Open SUNY Online Teaching Ambassador 2020: Stony Brook – M. Ete Chan
M. Ete Chan, Ph.D. is a faculty member in the Department of Biomedical Engineering (BME) at Stony Brook University. She is passionate in biomedical research and education of students. To overcome challenges of teaching engineering courses online, she has not only adopted but also created various innovative instructional technology and open educational resources (OER). Since Summer 2016, she has pioneered online teaching in her BME department with the support of Summer Online Teaching Initiative and Stony Brook Online Learning Development (S-BOLD) Initiative offered by her College of Engineering and Applied Science (CEAS) and the Provost Office, respectively. In addition to developing online courses including “BME100: Introduction to Biomedical Engineering” and “BME304: Genetic Engineering” for BME students, she has expanded her efforts to create a Master Course Model for an online course “Clinical Challenges of the 21st Century”, which is a High Demand/Controlled Access (HD/CA) course offered to all students on campus to improve their life-long learning skills. The advantage of a Master Course Model is to allow different instructors to easily adopt and modify the course as needed. As a result of that, this course has now been offered in the summer and winter sessions as well. Furthermore, to reduce student’s financial burden from textbooks, Dr. Chan has also developed open educational resources (OER) with the support of SUNY-funded OER Initiative Grant.

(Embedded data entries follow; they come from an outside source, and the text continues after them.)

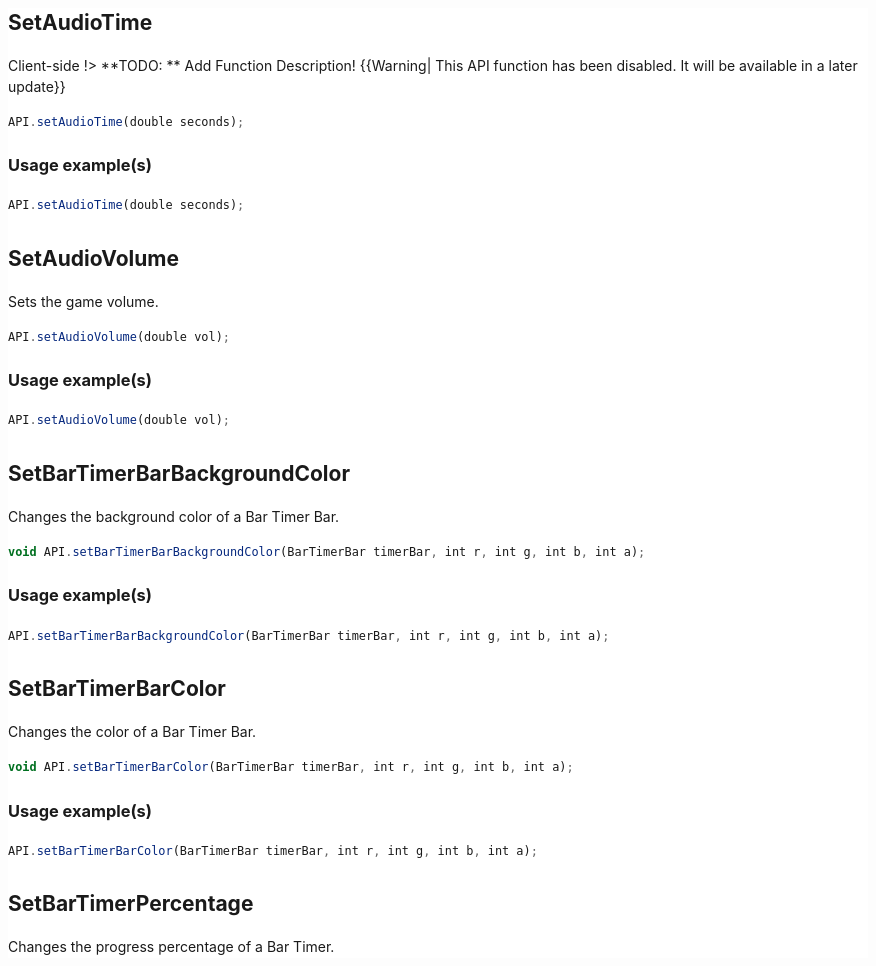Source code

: 
## SetAudioTime
Client-side !> **TODO: ** Add Function Description!
{{Warning| This API function has been disabled. It will be available in a later update}}

```javascript
API.setAudioTime(double seconds);
```
### Usage example(s)
```javascript
API.setAudioTime(double seconds);
```


## SetAudioVolume
Sets the game volume.

```javascript
API.setAudioVolume(double vol);
```
### Usage example(s)
```javascript
API.setAudioVolume(double vol);
```


## SetBarTimerBarBackgroundColor
Changes the background color of a Bar Timer Bar.

```javascript
void API.setBarTimerBarBackgroundColor(BarTimerBar timerBar, int r, int g, int b, int a);
```
### Usage example(s)
```javascript
API.setBarTimerBarBackgroundColor(BarTimerBar timerBar, int r, int g, int b, int a);
```



## SetBarTimerBarColor
Changes the color of a Bar Timer Bar.

```javascript
void API.setBarTimerBarColor(BarTimerBar timerBar, int r, int g, int b, int a);
```
### Usage example(s)
```javascript
API.setBarTimerBarColor(BarTimerBar timerBar, int r, int g, int b, int a);
```



## SetBarTimerPercentage
Changes the progress percentage of a Bar Timer.

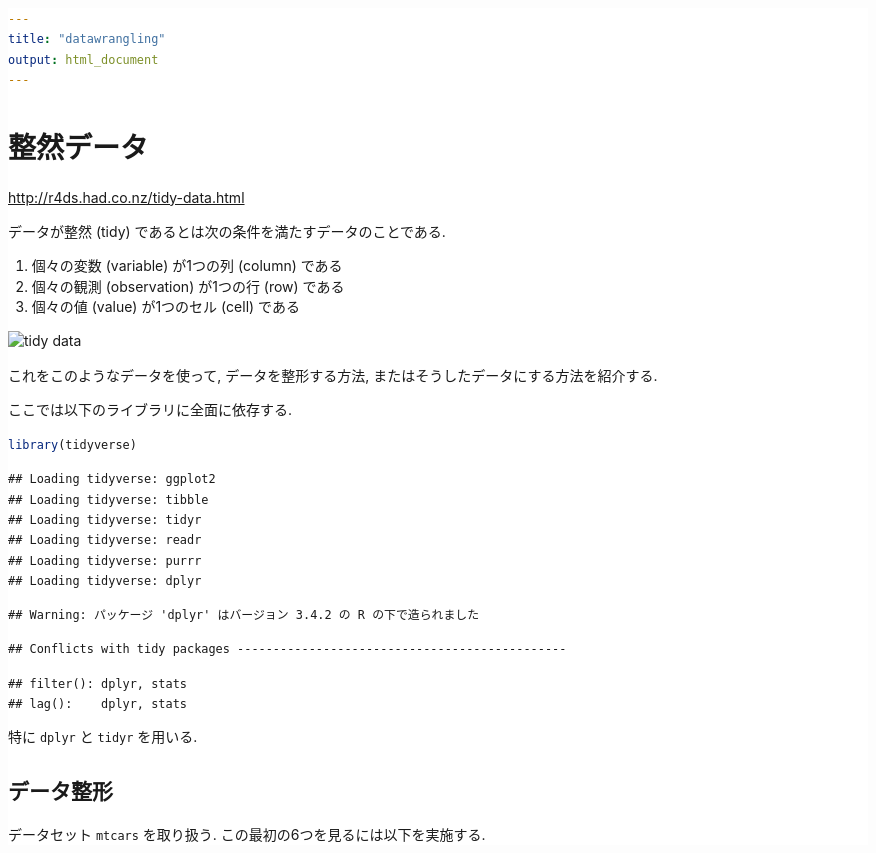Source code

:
 ```yaml
---
title: "datawrangling"
output: html_document
---
```


# 整然データ


http://r4ds.had.co.nz/tidy-data.html

データが整然 (tidy) であるとは次の条件を満たすデータのことである.

1. 個々の変数 (variable) が1つの列 (column) である
2. 個々の観測 (observation) が1つの行 (row) である
3. 個々の値 (value) が1つのセル (cell) である

![tidy data](http://r4ds.had.co.nz/images/tidy-1.png)

これをこのようなデータを使って, データを整形する方法,
またはそうしたデータにする方法を紹介する.

ここでは以下のライブラリに全面に依存する.

```r
library(tidyverse)
```

```
## Loading tidyverse: ggplot2
## Loading tidyverse: tibble
## Loading tidyverse: tidyr
## Loading tidyverse: readr
## Loading tidyverse: purrr
## Loading tidyverse: dplyr
```

```
## Warning: パッケージ 'dplyr' はバージョン 3.4.2 の R の下で造られました
```

```
## Conflicts with tidy packages ----------------------------------------------
```

```
## filter(): dplyr, stats
## lag():    dplyr, stats
```
特に `dplyr` と `tidyr` を用いる.

## データ整形
データセット `mtcars` を取り扱う.
この最初の6つを見るには以下を実施する.
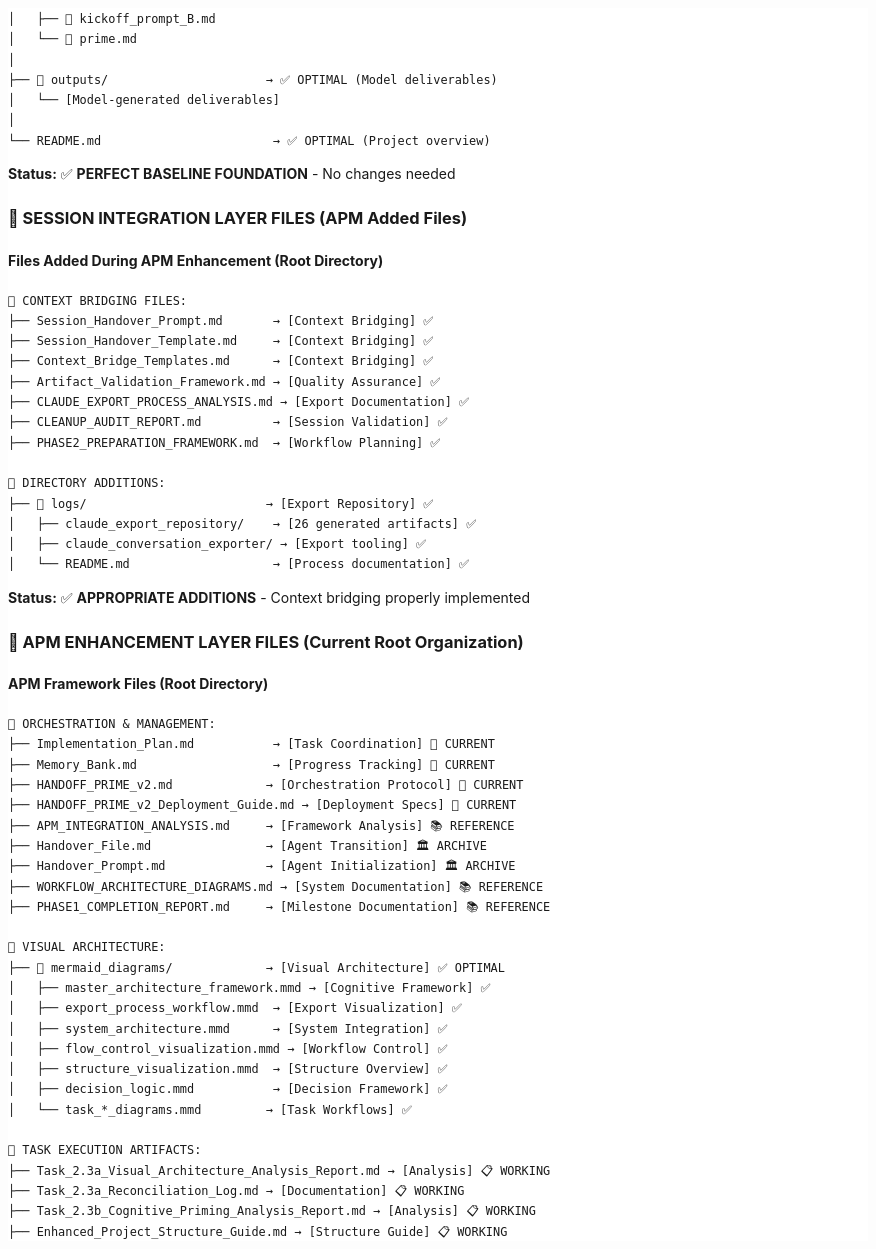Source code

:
```
│   ├── 📄 kickoff_prompt_B.md
│   └── 📄 prime.md
│
├── 📁 outputs/                      → ✅ OPTIMAL (Model deliverables)
│   └── [Model-generated deliverables]
│
└── README.md                        → ✅ OPTIMAL (Project overview)
```

**Status:** ✅ **PERFECT BASELINE FOUNDATION** - No changes needed

### **🔄 SESSION INTEGRATION LAYER FILES (APM Added Files)**

#### Files Added During APM Enhancement (Root Directory)
```
🔄 CONTEXT BRIDGING FILES:
├── Session_Handover_Prompt.md       → [Context Bridging] ✅
├── Session_Handover_Template.md     → [Context Bridging] ✅
├── Context_Bridge_Templates.md      → [Context Bridging] ✅
├── Artifact_Validation_Framework.md → [Quality Assurance] ✅
├── CLAUDE_EXPORT_PROCESS_ANALYSIS.md → [Export Documentation] ✅
├── CLEANUP_AUDIT_REPORT.md          → [Session Validation] ✅
├── PHASE2_PREPARATION_FRAMEWORK.md  → [Workflow Planning] ✅

🔄 DIRECTORY ADDITIONS:
├── 📁 logs/                         → [Export Repository] ✅
│   ├── claude_export_repository/    → [26 generated artifacts] ✅
│   ├── claude_conversation_exporter/ → [Export tooling] ✅
│   └── README.md                    → [Process documentation] ✅
```

**Status:** ✅ **APPROPRIATE ADDITIONS** - Context bridging properly implemented

### **🚀 APM ENHANCEMENT LAYER FILES (Current Root Organization)**

#### APM Framework Files (Root Directory)
```
🚀 ORCHESTRATION & MANAGEMENT:
├── Implementation_Plan.md           → [Task Coordination] 🎯 CURRENT
├── Memory_Bank.md                   → [Progress Tracking] 🎯 CURRENT
├── HANDOFF_PRIME_v2.md             → [Orchestration Protocol] 🎯 CURRENT
├── HANDOFF_PRIME_v2_Deployment_Guide.md → [Deployment Specs] 🎯 CURRENT
├── APM_INTEGRATION_ANALYSIS.md     → [Framework Analysis] 📚 REFERENCE
├── Handover_File.md                → [Agent Transition] 🏛️ ARCHIVE
├── Handover_Prompt.md              → [Agent Initialization] 🏛️ ARCHIVE
├── WORKFLOW_ARCHITECTURE_DIAGRAMS.md → [System Documentation] 📚 REFERENCE
├── PHASE1_COMPLETION_REPORT.md     → [Milestone Documentation] 📚 REFERENCE

🚀 VISUAL ARCHITECTURE:
├── 📁 mermaid_diagrams/             → [Visual Architecture] ✅ OPTIMAL
│   ├── master_architecture_framework.mmd → [Cognitive Framework] ✅
│   ├── export_process_workflow.mmd  → [Export Visualization] ✅
│   ├── system_architecture.mmd      → [System Integration] ✅
│   ├── flow_control_visualization.mmd → [Workflow Control] ✅
│   ├── structure_visualization.mmd  → [Structure Overview] ✅
│   ├── decision_logic.mmd           → [Decision Framework] ✅
│   └── task_*_diagrams.mmd         → [Task Workflows] ✅

🚀 TASK EXECUTION ARTIFACTS:
├── Task_2.3a_Visual_Architecture_Analysis_Report.md → [Analysis] 📋 WORKING
├── Task_2.3a_Reconciliation_Log.md → [Documentation] 📋 WORKING
├── Task_2.3b_Cognitive_Priming_Analysis_Report.md → [Analysis] 📋 WORKING
├── Enhanced_Project_Structure_Guide.md → [Structure Guide] 📋 WORKING
```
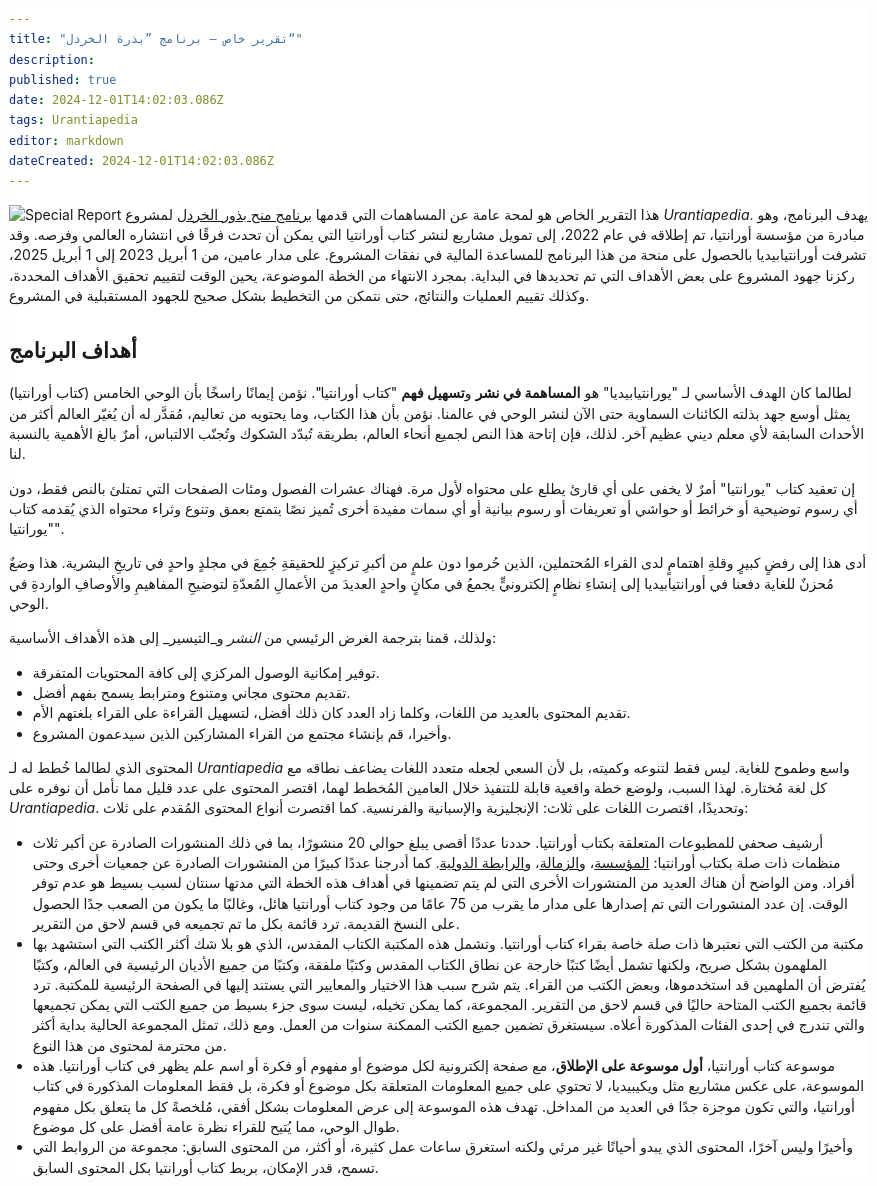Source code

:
 ```yaml
---
title: "تقرير خاص — برنامج ”بذرة الخردل“"
description:
published: true
date: 2024-12-01T14:02:03.086Z
tags: Urantiapedia
editor: markdown
dateCreated: 2024-12-01T14:02:03.086Z
---
```


<img src="/_assets/svg/icon-news.svg" alt="Special Report" style="width: 80px;"> هذا التقرير الخاص هو لمحة عامة عن المساهمات التي قدمها [برنامج منح بذور الخردل](https://www.urantia.org/about-us/what-we-do/mustard-seed-grants-program) لمشروع _Urantiapedia_. يهدف البرنامج، وهو مبادرة من مؤسسة أورانتيا، تم إطلاقه في عام 2022، إلى تمويل مشاريع لنشر كتاب أورانتيا التي يمكن أن تحدث فرقًا في انتشاره العالمي وفرصه. وقد تشرفت أورانتيابيديا بالحصول على منحة من هذا البرنامج للمساعدة المالية في نفقات المشروع. على مدار عامين، من 1 أبريل 2023 إلى 1 أبريل 2025، ركزنا جهود المشروع على بعض الأهداف التي تم تحديدها في البداية. بمجرد الانتهاء من الخطة الموضوعة، يحين الوقت لتقييم تحقيق الأهداف المحددة، وكذلك تقييم العمليات والنتائج، حتى نتمكن من التخطيط بشكل صحيح للجهود المستقبلية في المشروع.

## أهداف البرنامج

لطالما كان الهدف الأساسي لـ "يورانتيابيديا" هو **المساهمة في نشر** و**تسهيل فهم** "كتاب أورانتيا". نؤمن إيمانًا راسخًا بأن الوحي الخامس (كتاب أورانتيا) يمثل أوسع جهد بذلته الكائنات السماوية حتى الآن لنشر الوحي في عالمنا. نؤمن بأن هذا الكتاب، وما يحتويه من تعاليم، مُقدَّر له أن يُغيّر العالم أكثر من الأحداث السابقة لأي معلم ديني عظيم آخر. لذلك، فإن إتاحة هذا النص لجميع أنحاء العالم، بطريقة تُبدّد الشكوك وتُجنّب الالتباس، أمرٌ بالغ الأهمية بالنسبة لنا.

إن تعقيد كتاب "يورانتيا" أمرٌ لا يخفى على أي قارئ يطلع على محتواه لأول مرة. فهناك عشرات الفصول ومئات الصفحات التي تمتلئ بالنص فقط، دون أي رسوم توضيحية أو خرائط أو حواشي أو تعريفات أو رسوم بيانية أو أي سمات مفيدة أخرى تُميز نصًا يتمتع بعمق وتنوع وثراء محتواه الذي يُقدمه كتاب "يورانتيا".

أدى هذا إلى رفضٍ كبيرٍ وقلةِ اهتمامٍ لدى القراء المُحتملين، الذين حُرموا دون علمٍ من أكبرِ تركيزٍ للحقيقةِ جُمِعَ في مجلدٍ واحدٍ في تاريخِ البشرية. هذا وضعٌ مُحزنٌ للغاية دفعنا في أورانتيابيديا إلى إنشاءِ نظامٍ إلكترونيٍّ يجمعُ في مكانٍ واحدٍ العديدَ من الأعمالِ المُعدّةِ لتوضيحِ المفاهيمِ والأوصافِ الواردةِ في الوحي.

ولذلك، قمنا بترجمة الغرض الرئيسي من _النشر_ و_التيسير_ إلى هذه الأهداف الأساسية:

- توفير إمكانية الوصول المركزي إلى كافة المحتويات المتفرقة.
- تقديم محتوى مجاني ومتنوع ومترابط يسمح بفهم أفضل.
- تقديم المحتوى بالعديد من اللغات، وكلما زاد العدد كان ذلك أفضل، لتسهيل القراءة على القراء بلغتهم الأم.
- وأخيرا، قم بإنشاء مجتمع من القراء المشاركين الذين سيدعمون المشروع.

المحتوى الذي لطالما خُطط له لـ _Urantiapedia_ واسع وطموح للغاية. ليس فقط لتنوعه وكميته، بل لأن السعي لجعله متعدد اللغات يضاعف نطاقه مع كل لغة مُختارة. لهذا السبب، ولوضع خطة واقعية قابلة للتنفيذ خلال العامين المُخطط لهما، اقتصر المحتوى على عدد قليل مما نأمل أن نوفره على _Urantiapedia_. وتحديدًا، اقتصرت اللغات على ثلاث: الإنجليزية والإسبانية والفرنسية. كما اقتصرت أنواع المحتوى المُقدم على ثلاث:

- أرشيف صحفي للمطبوعات المتعلقة بكتاب أورانتيا. حددنا عددًا أقصى يبلغ حوالي 20 منشورًا، بما في ذلك المنشورات الصادرة عن أكبر ثلاث منظمات ذات صلة بكتاب أورانتيا: [المؤسسة](https://www.urantia.org/)، و[الزمالة](https://urantiabook.org/)، و[الرابطة الدولية](https://urantia-association.org/). كما أدرجنا عددًا كبيرًا من المنشورات الصادرة عن جمعيات أخرى وحتى أفراد. ومن الواضح أن هناك العديد من المنشورات الأخرى التي لم يتم تضمينها في أهداف هذه الخطة التي مدتها سنتان لسبب بسيط هو عدم توفر الوقت. إن عدد المنشورات التي تم إصدارها على مدار ما يقرب من 75 عامًا من وجود كتاب أورانتيا هائل، وغالبًا ما يكون من الصعب جدًا الحصول على النسخ القديمة. ترد قائمة بكل ما تم تجميعه في قسم لاحق من التقرير.
- مكتبة من الكتب التي نعتبرها ذات صلة خاصة بقراء كتاب أورانتيا. وتشمل هذه المكتبة الكتاب المقدس، الذي هو بلا شك أكثر الكتب التي استشهد بها الملهمون بشكل صريح، ولكنها تشمل أيضًا كتبًا خارجة عن نطاق الكتاب المقدس وكتبًا ملفقة، وكتبًا من جميع الأديان الرئيسية في العالم، وكتبًا يُفترض أن الملهمين قد استخدموها، وبعض الكتب من القراء. يتم شرح سبب هذا الاختيار والمعايير التي يستند إليها في الصفحة الرئيسية للمكتبة. ترد قائمة بجميع الكتب المتاحة حاليًا في قسم لاحق من التقرير. المجموعة، كما يمكن تخيله، ليست سوى جزء بسيط من جميع الكتب التي يمكن تجميعها والتي تندرج في إحدى الفئات المذكورة أعلاه. سيستغرق تضمين جميع الكتب الممكنة سنوات من العمل. ومع ذلك، تمثل المجموعة الحالية بداية أكثر من محترمة لمحتوى من هذا النوع.
- موسوعة كتاب أورانتيا، **أول موسوعة على الإطلاق**، مع صفحة إلكترونية لكل موضوع أو مفهوم أو فكرة أو اسم علم يظهر في كتاب أورانتيا. هذه الموسوعة، على عكس مشاريع مثل ويكيبيديا، لا تحتوي على جميع المعلومات المتعلقة بكل موضوع أو فكرة، بل فقط المعلومات المذكورة في كتاب أورانتيا، والتي تكون موجزة جدًا في العديد من المداخل. تهدف هذه الموسوعة إلى عرض المعلومات بشكل أفقي، مُلخصةً كل ما يتعلق بكل مفهوم طوال الوحي، مما يُتيح للقراء نظرة عامة أفضل على كل موضوع.
- وأخيرًا وليس آخرًا، المحتوى الذي يبدو أحيانًا غير مرئي ولكنه استغرق ساعات عمل كثيرة، أو أكثر، من المحتوى السابق: مجموعة من الروابط التي تسمح، قدر الإمكان، بربط كتاب أورانتيا بكل المحتوى السابق.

Notably, engineering education involves a lot of teamwork and hands-on work. To fulfill these learning objectives, Dr. Chan worked closely with her Computer Science collaborator, Richard Mckenna, and the Teaching Learning Lab (TLL) director, Paul St. Denis, in the Center for Excellence in Learning and Teaching (CELT) to develop and continuously improve various innovative instructional technology such as lab video games and lab simulation builder for lab learning and interactive video quiz (IVQ) for engaging video lecture and collaborative group presentation. CELT’s Teaching and Learning Enhancements with New Technology (TALENT) grant and SUNY Innovative Instructional Technology Grant (IITG) encourage instructors to invest their time, talent and energy to solve current and future challenges of pedagogy. As a 2016 TALENT award and 2016&2018 IITG recipient, Dr. Chan’s team developed not only hands-on educational video lab games to allow her students familiarize themselves with the biotechnology labs in her Genetic Engineering course, but also a lab simulation builder to allow other instructors to create, without any computer programming requirement, a variety of hands-on lab video games. Even with traditional pre-laboratory assignment, it is difficult to fully prepare our students for the labs. Not only are there many steps involved for the lab, but there are many safety procedures and little tricks in the experiments that students need to learn in order to perform the experiment successfully. Class time, lab supplies and instructor/teaching assistant-to- student ratio are limited, and students are often nervous when they are asked to perform hands-on work without any practice before, especially within the constraint of class time. The success of this project allows students to prepare themselves in a stress-free environment via playing a video game that simulate what they have to do in the actual lab.